== Trecho para leitura ==

Arte: Vitor T |
Definir bem o que é o governo Bolsonaro é o
primeiro passo para derrotá-lo. E para tanto é preciso compreender sua
estratégia.
Esse pequeno artigo não tem pretensão alguma de
esgotar esse tema tão complexo, nem mesmo de apresentar respostas definitivas
sobre ele. A proposta é muito mais (a tentativa) de sistematizar algumas
reflexões que sirvam de questionamento para outras que aprofundem o tema.
O governo Bolsonaro se comporta, entre outras
coisas, com uma sucessão de ‘polêmicas’ (pra usar um termo genérico e suave).
Uma sequência de declarações absurdas e não raras vezes, impopulares. Muitas
vezes declarações e ações que beiram o ridículo. Outras que geram profunda
indignação e reação em amplos setores da sociedade.
Passados
seis meses de governo a popularidade de Jair Bolsonaro e do governo
despencaram. Lógico que não se pode atribuir isso apenas ao exposto acima, mas
certamente isso também teve sua parcela de contribuição.
Governo
trapalhão ou uma estratégia enigmática?
A partir disso, muita gente atribui todo o
conjunto de polêmicas a um ‘governo trapalhão’, incompetente, chefiado por um
ignorante etc. Há ainda a explicação de que tudo não passa de uma estratégia, a
de cortina de fumaça para desviar o foco de assuntos teoricamente mais
importantes. Ou como uma estratégia das tesouras (na qual o próprio governo
cria oposição a si mesmo para assim abafar qualquer alternativa que venha de
fora). A primeira explicaria declarações absurdas de Damares e do próprio
presidente ou dos filhos. Já a última explicaria a publicização constante das
divergências internas de setores do próprio governo.

===

--- Tarefas propostas ---
1) No texto sobre o governo Bolsonaro, o que aconteceu com a popularidade de Jair Bolsonaro e do governo após seis meses?
2) Resuma em duas frases o texto sobre o governo Bolsonaro.
3) Por favor, retome o texto sobre o governo Bolsonaro, continuando-o a partir da última frase apresentada.

== Dados fornecidos ==

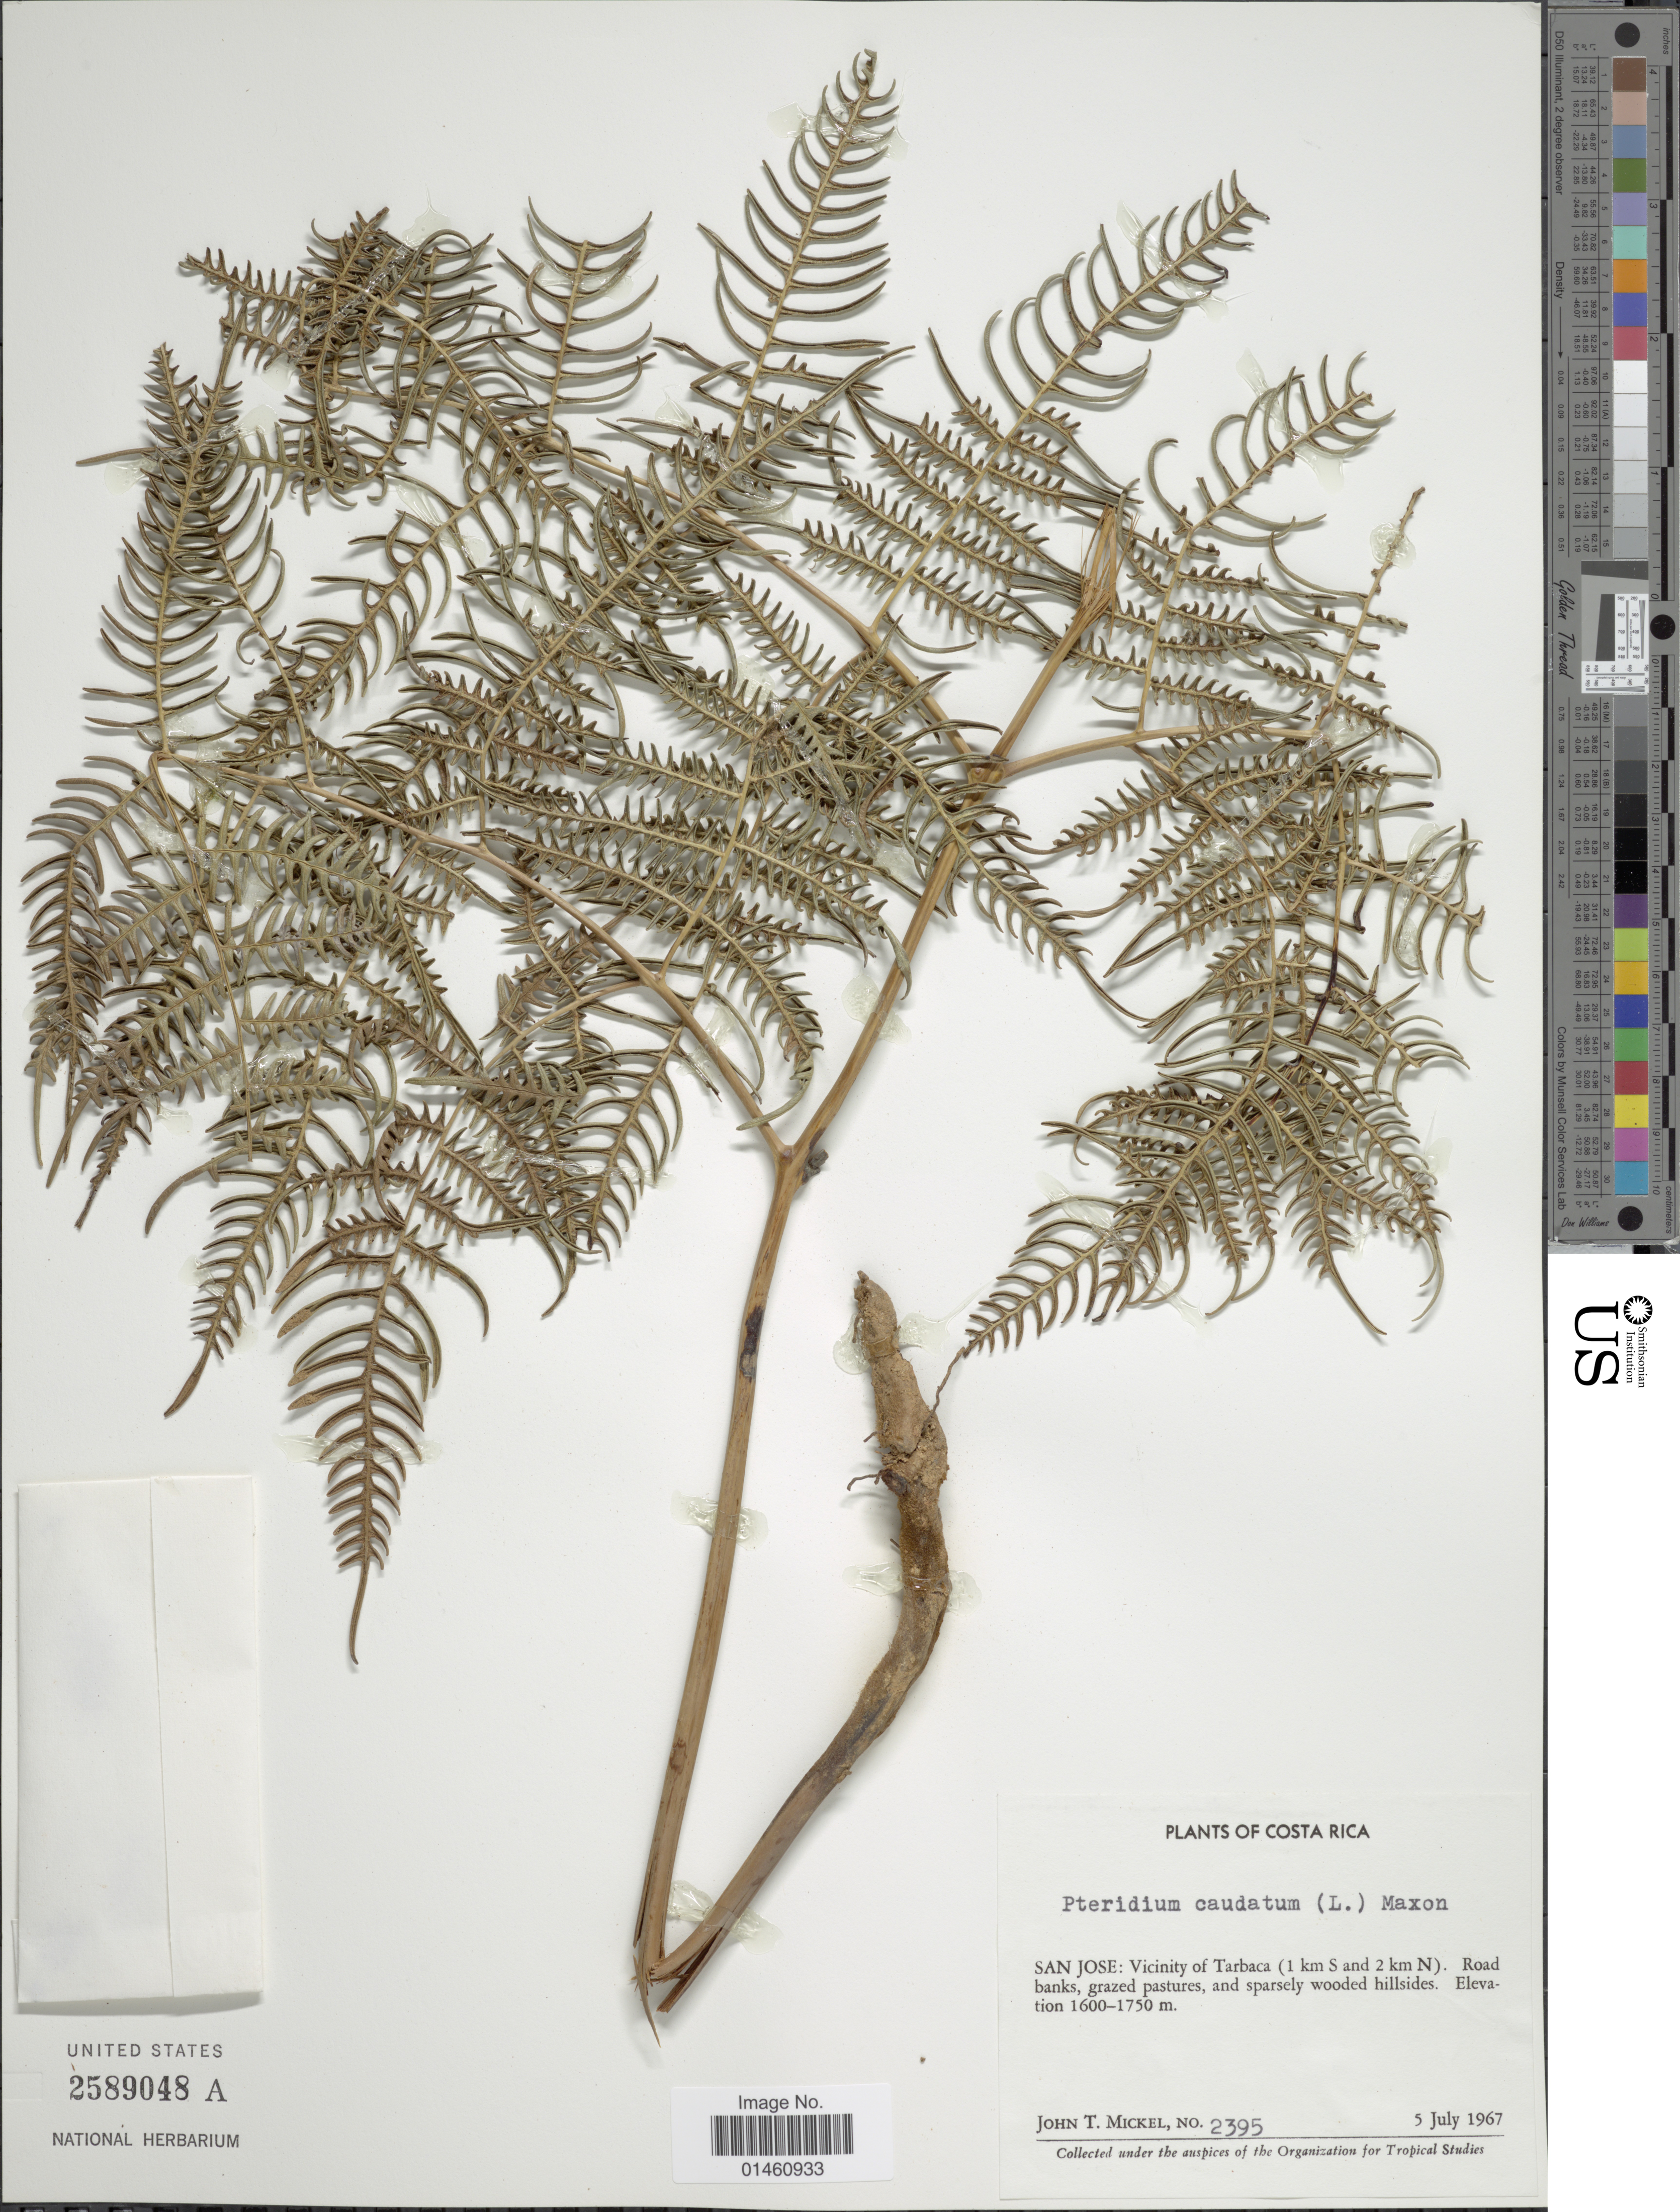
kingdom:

===
== Dados fornecidos ==

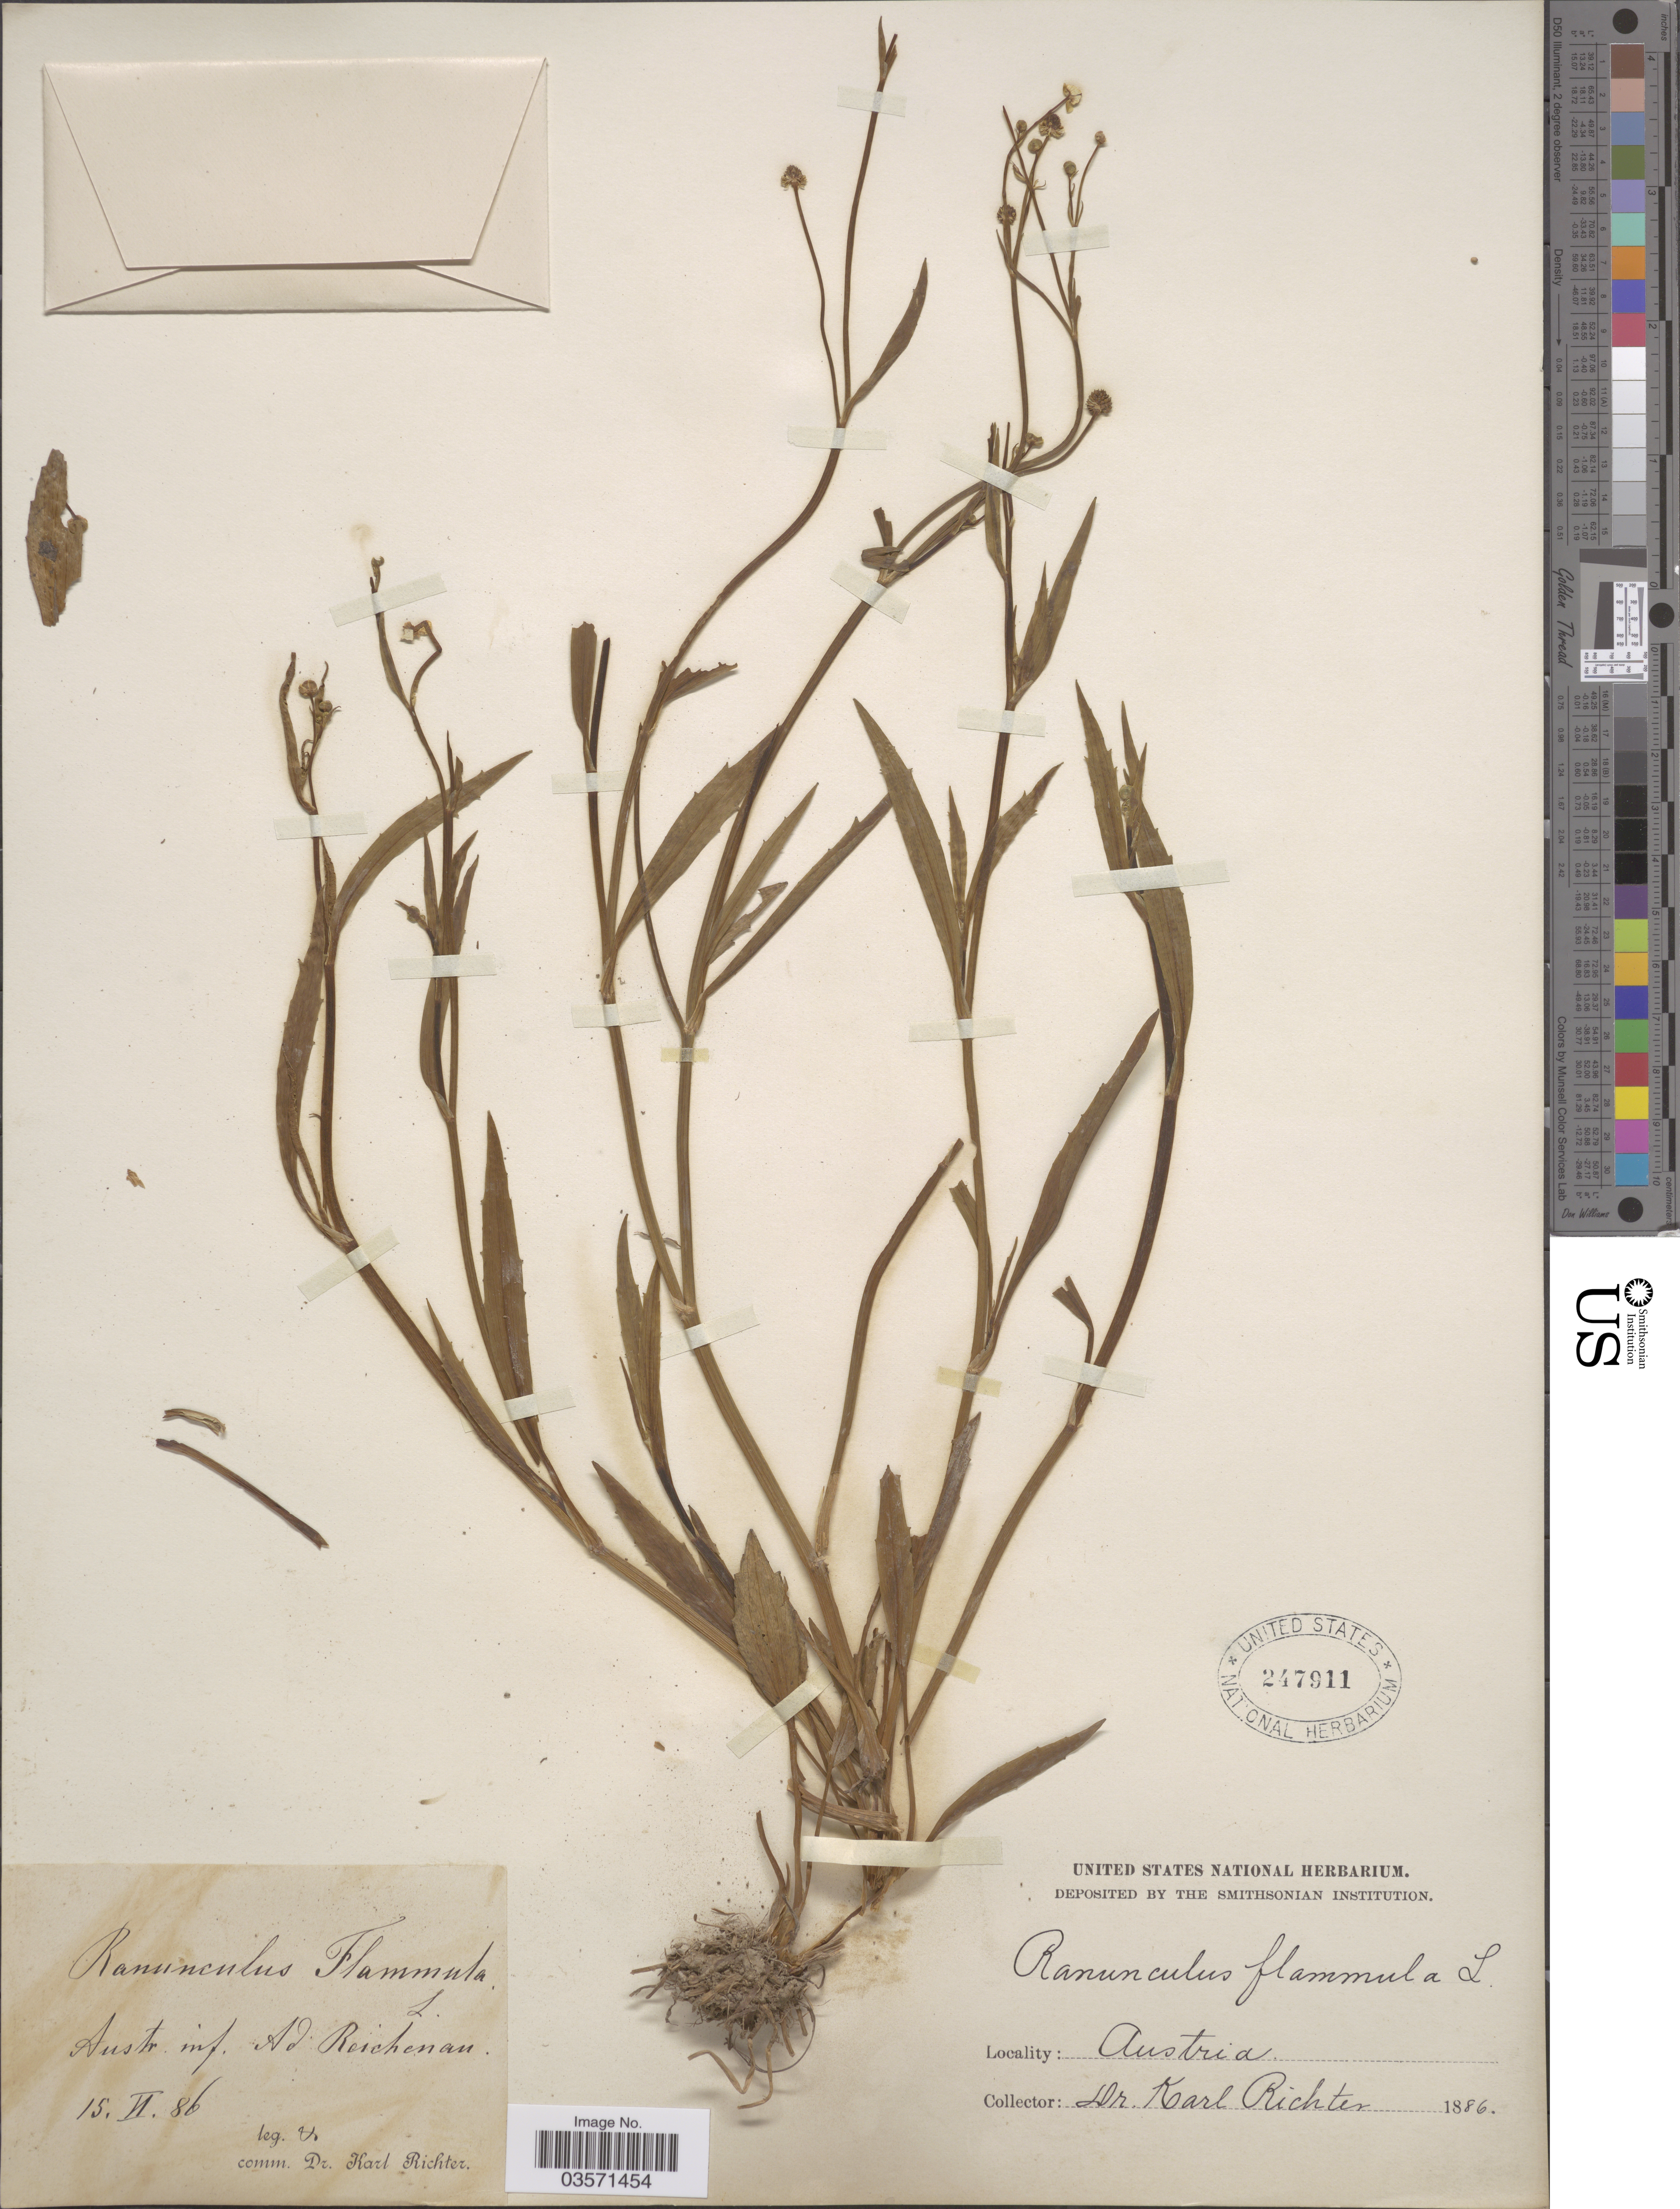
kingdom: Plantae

===

--- Respostas do exercício ---
1) Passados seis meses de governo, a popularidade de Jair Bolsonaro e do governo despencou.

2) O texto afirma que, para derrotar o governo Bolsonaro, é preciso defini-lo bem e compreender sua estratégia, marcada por uma sucessão de polêmicas e declarações absurdas que contribuíram para a queda de sua popularidade em seis meses. Muitos atribuem essas polêmicas a um "governo trapalhão", enquanto outros as explicam como estratégia de cortina de fumaça ou estratégia das tesouras.

3)
Há ainda quem defenda que a estratégia de
Bolsonaro seja uma combinação das duas anteriormente citadas.
Essas análises buscam significados ocultos nas
ações do presidente e do governo. Mas convém lembrar também que, às vezes, o
que parece é. Portanto, a hipótese do ‘governo trapalhão’ não pode ser
descartada. Na verdade, em minha opinião, ela explica parte das ‘confusões’ do
governo. Contudo, ela também não explica tudo e não deve nos cegar para duas
coisas: 1) existe realmente uma disputa interna entre diversos setores dentro
do governo; 2) existe realmente uma estratégia do bolsonarismo por trás de
todas as ‘polêmicas’ e ‘confusões’. Sobre este segundo ponto é que pretendo
refletir a partir de agora.
O bolsonarismo, que não é o governo Bolsonaro
mas sim uma parte dele (ou seu ‘núcleo duro’), parece ter feito uma escolha por
uma estratégia política de mobilização constante de sua base social, para o
confronto. Em primeiro lugar contra a Esquerda e tudo que ela representa, mas
também contra instituições do Estado (ou parte delas), parte da Imprensa,
personalidades etc. Todos que representem algum perigo ou empecilho para seu
projeto de hegemonia.
E esta é a maior e mais importante semelhança
entre o bolsonarismo atual e o nazismo na Alemanha ou o fascismo na Itália.
Risco
calculado na marcha rumo ao fascismo
Esta
opção estratégica traz um custo político alto que é a perda de apoio de setores
tidos como de centro ou mesmo ligados à direita mais tradicional, setores (ou
parte deles) que só aderiram a Bolsonaro no 2º turno da eleição ou no final do
1º turno como última alternativa contra o PT. Mas esse é um risco calculado.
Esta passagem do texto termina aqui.